### [Work to be completed]
Where the records below show a line containing "is no significant expression", start copying; end with the line containing "cells show no", and copy it too.

[Data items]
:::::

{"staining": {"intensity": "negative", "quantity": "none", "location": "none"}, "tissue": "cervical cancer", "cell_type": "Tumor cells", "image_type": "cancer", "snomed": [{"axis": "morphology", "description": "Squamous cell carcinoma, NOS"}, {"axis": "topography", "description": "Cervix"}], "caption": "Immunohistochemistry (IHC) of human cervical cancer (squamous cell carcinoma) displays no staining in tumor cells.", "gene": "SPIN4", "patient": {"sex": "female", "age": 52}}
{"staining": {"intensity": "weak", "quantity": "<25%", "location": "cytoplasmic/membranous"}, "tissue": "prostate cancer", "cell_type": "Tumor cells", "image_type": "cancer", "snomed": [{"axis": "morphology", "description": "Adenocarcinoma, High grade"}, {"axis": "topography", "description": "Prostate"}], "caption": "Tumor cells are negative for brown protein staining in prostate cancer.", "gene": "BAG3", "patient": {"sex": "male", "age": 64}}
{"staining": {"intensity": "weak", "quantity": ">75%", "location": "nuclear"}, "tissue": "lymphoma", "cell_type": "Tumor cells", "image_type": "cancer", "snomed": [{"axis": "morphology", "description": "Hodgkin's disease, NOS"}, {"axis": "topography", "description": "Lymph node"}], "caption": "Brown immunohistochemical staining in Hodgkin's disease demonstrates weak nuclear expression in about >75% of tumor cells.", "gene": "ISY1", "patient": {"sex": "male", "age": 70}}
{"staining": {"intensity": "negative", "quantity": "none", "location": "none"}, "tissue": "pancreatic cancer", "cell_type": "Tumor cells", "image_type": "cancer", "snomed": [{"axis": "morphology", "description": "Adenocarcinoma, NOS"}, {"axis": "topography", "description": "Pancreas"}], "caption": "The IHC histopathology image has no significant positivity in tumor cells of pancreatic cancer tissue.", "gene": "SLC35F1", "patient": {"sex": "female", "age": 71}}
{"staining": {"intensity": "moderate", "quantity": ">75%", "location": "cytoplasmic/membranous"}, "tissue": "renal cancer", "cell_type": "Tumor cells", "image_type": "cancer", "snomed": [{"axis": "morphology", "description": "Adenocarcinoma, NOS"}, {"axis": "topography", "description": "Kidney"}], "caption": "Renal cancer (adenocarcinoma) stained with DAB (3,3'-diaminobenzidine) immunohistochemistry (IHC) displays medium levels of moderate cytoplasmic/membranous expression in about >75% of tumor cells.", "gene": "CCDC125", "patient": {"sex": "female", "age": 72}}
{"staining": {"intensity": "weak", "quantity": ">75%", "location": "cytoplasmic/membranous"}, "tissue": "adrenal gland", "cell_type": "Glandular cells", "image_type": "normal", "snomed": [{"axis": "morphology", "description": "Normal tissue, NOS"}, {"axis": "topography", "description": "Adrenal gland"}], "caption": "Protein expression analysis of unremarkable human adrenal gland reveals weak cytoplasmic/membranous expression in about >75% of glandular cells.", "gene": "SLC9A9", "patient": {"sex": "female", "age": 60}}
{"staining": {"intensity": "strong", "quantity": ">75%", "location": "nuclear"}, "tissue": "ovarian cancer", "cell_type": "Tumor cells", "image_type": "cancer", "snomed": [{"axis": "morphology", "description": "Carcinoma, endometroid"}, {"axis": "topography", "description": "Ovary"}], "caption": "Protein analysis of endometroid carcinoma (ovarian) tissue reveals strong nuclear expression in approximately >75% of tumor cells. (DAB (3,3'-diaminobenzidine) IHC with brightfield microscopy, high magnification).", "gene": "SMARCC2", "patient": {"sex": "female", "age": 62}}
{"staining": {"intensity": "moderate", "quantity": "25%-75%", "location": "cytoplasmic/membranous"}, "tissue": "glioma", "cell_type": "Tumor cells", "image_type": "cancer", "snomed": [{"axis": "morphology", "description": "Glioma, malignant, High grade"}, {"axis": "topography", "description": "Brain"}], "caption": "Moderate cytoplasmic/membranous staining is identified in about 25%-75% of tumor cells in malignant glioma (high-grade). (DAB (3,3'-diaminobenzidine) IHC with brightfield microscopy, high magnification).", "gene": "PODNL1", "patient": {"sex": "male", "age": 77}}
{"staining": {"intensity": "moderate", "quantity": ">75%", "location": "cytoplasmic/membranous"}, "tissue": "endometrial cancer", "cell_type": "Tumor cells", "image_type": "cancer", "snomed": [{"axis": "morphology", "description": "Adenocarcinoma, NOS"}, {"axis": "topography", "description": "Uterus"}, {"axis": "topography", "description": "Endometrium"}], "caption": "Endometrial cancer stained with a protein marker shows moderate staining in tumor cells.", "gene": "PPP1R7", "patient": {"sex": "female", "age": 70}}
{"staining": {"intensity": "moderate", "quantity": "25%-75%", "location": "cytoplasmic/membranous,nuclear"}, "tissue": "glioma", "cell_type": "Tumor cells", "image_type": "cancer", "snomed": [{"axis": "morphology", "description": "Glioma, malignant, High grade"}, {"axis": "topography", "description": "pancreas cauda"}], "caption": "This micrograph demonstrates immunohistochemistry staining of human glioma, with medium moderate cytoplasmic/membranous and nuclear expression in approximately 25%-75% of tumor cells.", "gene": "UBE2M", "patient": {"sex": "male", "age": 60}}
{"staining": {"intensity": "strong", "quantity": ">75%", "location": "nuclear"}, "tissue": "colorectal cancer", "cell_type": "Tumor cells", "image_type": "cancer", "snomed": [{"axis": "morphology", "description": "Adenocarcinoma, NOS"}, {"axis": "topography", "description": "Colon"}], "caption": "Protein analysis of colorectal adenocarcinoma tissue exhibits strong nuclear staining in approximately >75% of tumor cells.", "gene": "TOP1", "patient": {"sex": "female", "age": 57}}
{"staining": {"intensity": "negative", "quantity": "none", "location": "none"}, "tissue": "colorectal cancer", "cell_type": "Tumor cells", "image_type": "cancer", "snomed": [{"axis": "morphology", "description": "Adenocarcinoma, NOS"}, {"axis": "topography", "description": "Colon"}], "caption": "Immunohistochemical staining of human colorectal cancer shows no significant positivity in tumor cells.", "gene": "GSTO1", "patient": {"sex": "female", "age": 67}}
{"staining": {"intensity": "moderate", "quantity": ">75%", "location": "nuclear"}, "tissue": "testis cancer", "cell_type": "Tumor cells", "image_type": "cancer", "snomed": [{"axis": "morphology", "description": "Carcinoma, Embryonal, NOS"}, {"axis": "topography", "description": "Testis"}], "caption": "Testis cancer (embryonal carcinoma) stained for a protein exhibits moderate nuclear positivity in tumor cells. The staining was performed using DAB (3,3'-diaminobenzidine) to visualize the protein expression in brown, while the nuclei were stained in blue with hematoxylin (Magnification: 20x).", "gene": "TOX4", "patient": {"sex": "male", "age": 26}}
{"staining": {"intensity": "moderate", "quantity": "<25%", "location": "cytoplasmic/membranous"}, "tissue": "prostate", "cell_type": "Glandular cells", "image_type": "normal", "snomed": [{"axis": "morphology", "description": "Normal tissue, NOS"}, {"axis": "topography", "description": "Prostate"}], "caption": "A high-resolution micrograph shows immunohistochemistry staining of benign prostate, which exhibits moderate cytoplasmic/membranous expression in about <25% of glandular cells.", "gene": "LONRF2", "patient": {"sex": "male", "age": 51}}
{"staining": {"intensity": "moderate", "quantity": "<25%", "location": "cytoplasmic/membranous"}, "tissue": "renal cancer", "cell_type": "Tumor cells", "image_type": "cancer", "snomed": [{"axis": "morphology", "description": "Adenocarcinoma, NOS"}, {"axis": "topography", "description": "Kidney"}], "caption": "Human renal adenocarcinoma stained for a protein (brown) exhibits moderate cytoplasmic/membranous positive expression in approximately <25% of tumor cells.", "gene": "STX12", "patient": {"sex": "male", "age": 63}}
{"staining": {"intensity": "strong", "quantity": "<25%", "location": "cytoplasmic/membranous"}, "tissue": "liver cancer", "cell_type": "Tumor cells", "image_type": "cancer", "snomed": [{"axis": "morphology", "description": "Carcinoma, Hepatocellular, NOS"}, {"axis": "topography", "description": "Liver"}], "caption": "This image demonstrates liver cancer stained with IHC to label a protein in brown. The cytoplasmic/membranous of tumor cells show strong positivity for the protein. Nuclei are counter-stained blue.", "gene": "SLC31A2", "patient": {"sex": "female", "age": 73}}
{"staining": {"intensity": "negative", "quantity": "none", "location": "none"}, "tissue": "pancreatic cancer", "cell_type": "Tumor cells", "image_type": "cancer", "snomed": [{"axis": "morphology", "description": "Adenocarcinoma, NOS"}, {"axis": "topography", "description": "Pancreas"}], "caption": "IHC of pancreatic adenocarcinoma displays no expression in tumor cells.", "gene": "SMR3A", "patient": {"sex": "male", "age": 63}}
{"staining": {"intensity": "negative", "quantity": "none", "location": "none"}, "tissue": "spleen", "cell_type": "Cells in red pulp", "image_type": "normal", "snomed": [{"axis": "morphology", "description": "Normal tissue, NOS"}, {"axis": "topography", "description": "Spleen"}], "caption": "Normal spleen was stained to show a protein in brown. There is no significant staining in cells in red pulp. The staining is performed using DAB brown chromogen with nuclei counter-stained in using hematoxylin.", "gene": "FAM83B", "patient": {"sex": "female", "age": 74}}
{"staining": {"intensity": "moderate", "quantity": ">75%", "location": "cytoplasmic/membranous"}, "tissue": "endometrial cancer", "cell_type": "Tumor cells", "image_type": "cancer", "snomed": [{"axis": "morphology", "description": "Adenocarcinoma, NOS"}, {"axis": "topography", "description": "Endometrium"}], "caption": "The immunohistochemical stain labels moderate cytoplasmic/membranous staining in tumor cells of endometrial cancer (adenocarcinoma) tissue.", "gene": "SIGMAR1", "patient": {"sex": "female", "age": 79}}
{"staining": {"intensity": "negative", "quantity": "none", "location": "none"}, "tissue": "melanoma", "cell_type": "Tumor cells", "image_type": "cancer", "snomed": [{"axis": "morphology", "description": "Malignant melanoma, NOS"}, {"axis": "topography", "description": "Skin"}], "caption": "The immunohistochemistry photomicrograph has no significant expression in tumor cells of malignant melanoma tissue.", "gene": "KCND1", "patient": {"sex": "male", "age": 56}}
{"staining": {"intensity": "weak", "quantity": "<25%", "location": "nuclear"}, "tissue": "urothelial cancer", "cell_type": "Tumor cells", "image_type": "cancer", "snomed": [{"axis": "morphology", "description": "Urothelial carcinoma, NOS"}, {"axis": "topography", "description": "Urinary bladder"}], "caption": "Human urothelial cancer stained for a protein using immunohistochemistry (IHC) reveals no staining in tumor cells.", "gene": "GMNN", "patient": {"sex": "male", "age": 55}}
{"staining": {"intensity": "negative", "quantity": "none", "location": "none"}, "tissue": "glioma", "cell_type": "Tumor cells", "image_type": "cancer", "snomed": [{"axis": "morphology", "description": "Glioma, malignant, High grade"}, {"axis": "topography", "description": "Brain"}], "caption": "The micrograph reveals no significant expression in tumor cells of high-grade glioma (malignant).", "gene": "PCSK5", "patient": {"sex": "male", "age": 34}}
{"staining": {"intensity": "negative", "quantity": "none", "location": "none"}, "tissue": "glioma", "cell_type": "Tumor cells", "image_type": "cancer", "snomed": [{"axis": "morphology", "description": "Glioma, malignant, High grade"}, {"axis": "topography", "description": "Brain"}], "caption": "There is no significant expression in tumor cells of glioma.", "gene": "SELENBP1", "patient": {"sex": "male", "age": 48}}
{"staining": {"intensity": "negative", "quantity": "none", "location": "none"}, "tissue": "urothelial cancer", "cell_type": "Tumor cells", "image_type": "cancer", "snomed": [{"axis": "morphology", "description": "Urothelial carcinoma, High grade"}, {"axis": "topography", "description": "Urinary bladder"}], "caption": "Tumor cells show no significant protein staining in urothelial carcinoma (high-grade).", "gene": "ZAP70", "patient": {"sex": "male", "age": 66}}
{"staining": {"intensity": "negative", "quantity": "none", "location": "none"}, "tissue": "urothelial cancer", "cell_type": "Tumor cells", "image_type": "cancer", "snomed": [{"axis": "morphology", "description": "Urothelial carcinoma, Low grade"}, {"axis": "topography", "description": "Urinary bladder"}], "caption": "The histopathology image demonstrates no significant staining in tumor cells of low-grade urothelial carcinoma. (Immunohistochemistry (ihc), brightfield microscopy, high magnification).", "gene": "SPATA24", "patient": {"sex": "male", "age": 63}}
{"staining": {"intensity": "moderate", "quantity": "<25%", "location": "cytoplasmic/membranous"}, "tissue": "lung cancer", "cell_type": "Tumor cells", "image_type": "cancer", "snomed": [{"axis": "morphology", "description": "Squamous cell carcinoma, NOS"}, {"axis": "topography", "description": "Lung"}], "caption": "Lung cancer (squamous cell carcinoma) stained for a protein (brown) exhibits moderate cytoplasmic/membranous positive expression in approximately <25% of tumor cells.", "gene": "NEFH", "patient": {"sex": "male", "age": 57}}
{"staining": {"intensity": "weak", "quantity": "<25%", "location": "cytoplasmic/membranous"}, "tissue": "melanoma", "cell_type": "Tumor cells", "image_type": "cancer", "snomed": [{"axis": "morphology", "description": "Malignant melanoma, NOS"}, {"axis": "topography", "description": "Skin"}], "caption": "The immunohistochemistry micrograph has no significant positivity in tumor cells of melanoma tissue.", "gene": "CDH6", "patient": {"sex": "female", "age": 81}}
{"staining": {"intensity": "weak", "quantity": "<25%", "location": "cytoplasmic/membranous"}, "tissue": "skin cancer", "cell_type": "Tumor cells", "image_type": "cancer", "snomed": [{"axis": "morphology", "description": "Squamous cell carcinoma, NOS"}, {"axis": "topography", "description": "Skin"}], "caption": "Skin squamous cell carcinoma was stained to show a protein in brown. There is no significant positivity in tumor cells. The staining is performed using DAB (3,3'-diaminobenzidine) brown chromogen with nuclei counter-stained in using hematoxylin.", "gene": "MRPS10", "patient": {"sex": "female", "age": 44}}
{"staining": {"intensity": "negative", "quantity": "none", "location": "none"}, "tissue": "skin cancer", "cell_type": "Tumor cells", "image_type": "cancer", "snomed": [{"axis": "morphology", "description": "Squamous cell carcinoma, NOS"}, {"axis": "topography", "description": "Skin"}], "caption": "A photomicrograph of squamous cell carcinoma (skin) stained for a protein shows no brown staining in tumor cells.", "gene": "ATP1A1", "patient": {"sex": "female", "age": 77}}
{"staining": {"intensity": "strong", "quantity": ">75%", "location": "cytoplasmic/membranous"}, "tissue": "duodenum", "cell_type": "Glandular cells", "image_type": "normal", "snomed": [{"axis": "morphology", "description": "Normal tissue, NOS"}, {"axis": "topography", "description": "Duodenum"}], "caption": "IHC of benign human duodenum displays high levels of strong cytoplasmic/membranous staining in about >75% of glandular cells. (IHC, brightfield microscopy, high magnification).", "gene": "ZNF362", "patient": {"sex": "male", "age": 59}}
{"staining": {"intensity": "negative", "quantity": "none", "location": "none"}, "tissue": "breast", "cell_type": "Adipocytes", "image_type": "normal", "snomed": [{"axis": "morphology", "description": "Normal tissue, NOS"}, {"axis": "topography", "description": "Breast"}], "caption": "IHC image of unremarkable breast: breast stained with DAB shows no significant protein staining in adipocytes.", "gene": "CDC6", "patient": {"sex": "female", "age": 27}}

:::::

### [Result for this exercise]
{"staining": {"intensity": "negative", "quantity": "none", "location": "none"}, "tissue": "glioma", "cell_type": "Tumor cells", "image_type": "cancer", "snomed": [{"axis": "morphology", "description": "Glioma, malignant, High grade"}, {"axis": "topography", "description": "Brain"}], "caption": "There is no significant expression in tumor cells of glioma.", "gene": "SELENBP1", "patient": {"sex": "male", "age": 48}}
{"staining": {"intensity": "negative", "quantity": "none", "location": "none"}, "tissue": "urothelial cancer", "cell_type": "Tumor cells", "image_type": "cancer", "snomed": [{"axis": "morphology", "description": "Urothelial carcinoma, High grade"}, {"axis": "topography", "description": "Urinary bladder"}], "caption": "Tumor cells show no significant protein staining in urothelial carcinoma (high-grade).", "gene": "ZAP70", "patient": {"sex": "male", "age": 66}}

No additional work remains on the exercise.